We think this is how you could land Applied AI ML Lead - Payments

Tip Number 1

Network like a pro! Reach out to your connections in the industry, especially those at J.P. Morgan or similar companies. A friendly chat can sometimes lead to opportunities that aren’t even advertised.

Tip Number 2

Prepare for interviews by brushing up on your technical skills and understanding the latest trends in AI and machine learning. We recommend doing mock interviews with friends or using online platforms to get comfortable with the process.

Tip Number 3

Showcase your projects! Whether it’s a GitHub repository or a portfolio website, having tangible examples of your work can really set you apart. Make sure to highlight any relevant experience with ML applications in payments.

Tip Number 4

Don’t forget to apply through our website! It’s the best way to ensure your application gets seen by the right people. Plus, we’re always looking for passionate individuals who want to make an impact in the finance world.

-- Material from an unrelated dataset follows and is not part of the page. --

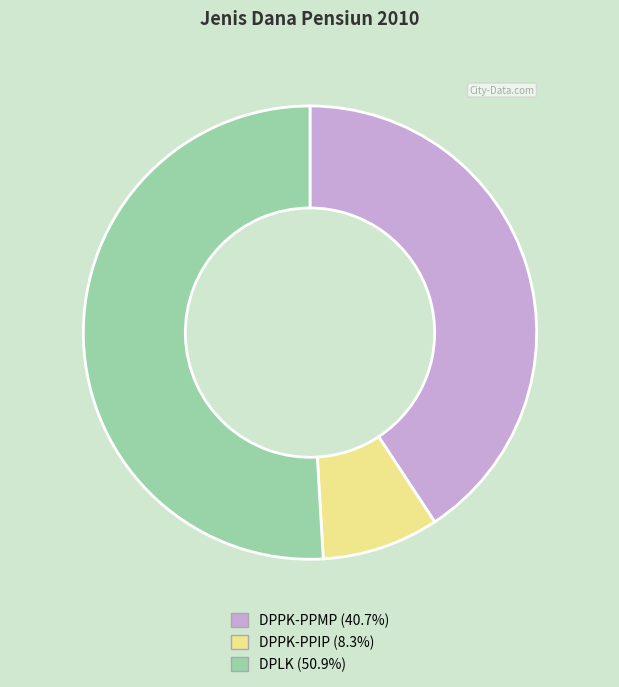

Combined, do DPPK-PPMP and DPLK account for over 50%?

Yes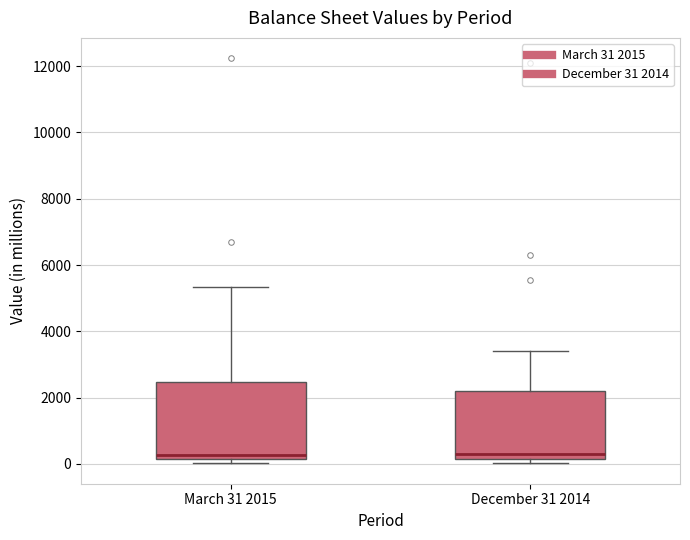

Reading left to right, read every box against the y-axis: the position of its median line, the range the box covers, and the ends of its whiskers. The values are not printed on the chart, so give them approximately, as read against the axis.

March 31 2015: median 200 (just above the box's lower edge), box 200 to 2400, whiskers 0 to 5400
December 31 2014: median 200 (just above the box's lower edge), box 200 to 2200, whiskers 0 to 3400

We think you need these skills to ace Applied AI ML Lead - Payments

Machine Learning
AI Solutions Development
Data Analysis
Python Software Engineering
MLOps
Production Deployment
Containerization

Some tips for your application 🫡

Tailor Your Application:Make sure to customise your CV and cover letter for the Applied AI ML Lead role. Highlight your experience with machine learning and how it aligns with the job description. We want to see how your unique skills can contribute to our team!

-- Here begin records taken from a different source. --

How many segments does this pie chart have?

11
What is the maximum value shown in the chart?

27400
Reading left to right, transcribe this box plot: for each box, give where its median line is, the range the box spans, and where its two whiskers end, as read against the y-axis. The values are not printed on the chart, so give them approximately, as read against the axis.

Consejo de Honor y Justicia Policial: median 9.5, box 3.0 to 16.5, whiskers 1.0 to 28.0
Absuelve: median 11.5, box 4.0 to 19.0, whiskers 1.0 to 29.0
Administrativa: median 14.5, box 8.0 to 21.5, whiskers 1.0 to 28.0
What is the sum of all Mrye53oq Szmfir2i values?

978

Showcase Your Projects:Include specific examples of your past projects, especially those involving machine learning in payments or banking. This will help us understand your hands-on experience and how you tackle real-world challenges.

Be Clear and Concise:When writing your application, keep it straightforward and to the point. Use clear language to explain your achievements and technical skills. We appreciate clarity as it helps us quickly grasp your qualifications.

Apply Through Our Website:Don’t forget to submit your application through our official website! It’s the best way for us to receive your details and ensures you’re considered for the role. We can’t wait to see what you bring to the table!

How to prepare for a job interview at hackajob

Know Your ML Fundamentals

Make sure you have a solid grasp of machine learning and AI fundamentals. Brush up on your knowledge of algorithms, evaluation metrics, and real-world applications. Being able to discuss these concepts confidently will show that you're not just familiar with the theory but can apply it effectively.

Showcase Your Deployment Experience

Be prepared to talk about your experience deploying machine learning models in production. Highlight specific projects where you've managed observability, reliability, and incident management. This will demonstrate your ability to handle the complexities of real-world applications, which is crucial for this role.

Communicate Clearly with Stakeholders

Practice translating technical jargon into layman's terms. You’ll need to communicate effectively with both technical and non-technical stakeholders. Think of examples where you've successfully conveyed complex ideas and how they influenced decision-making.

Prepare for Scenario-Based Questions

Expect scenario-based questions that assess your problem-solving skills and ability to design evaluations aligned with business goals. Prepare by thinking through potential challenges you might face in the role and how you would address them, especially in regulated environments.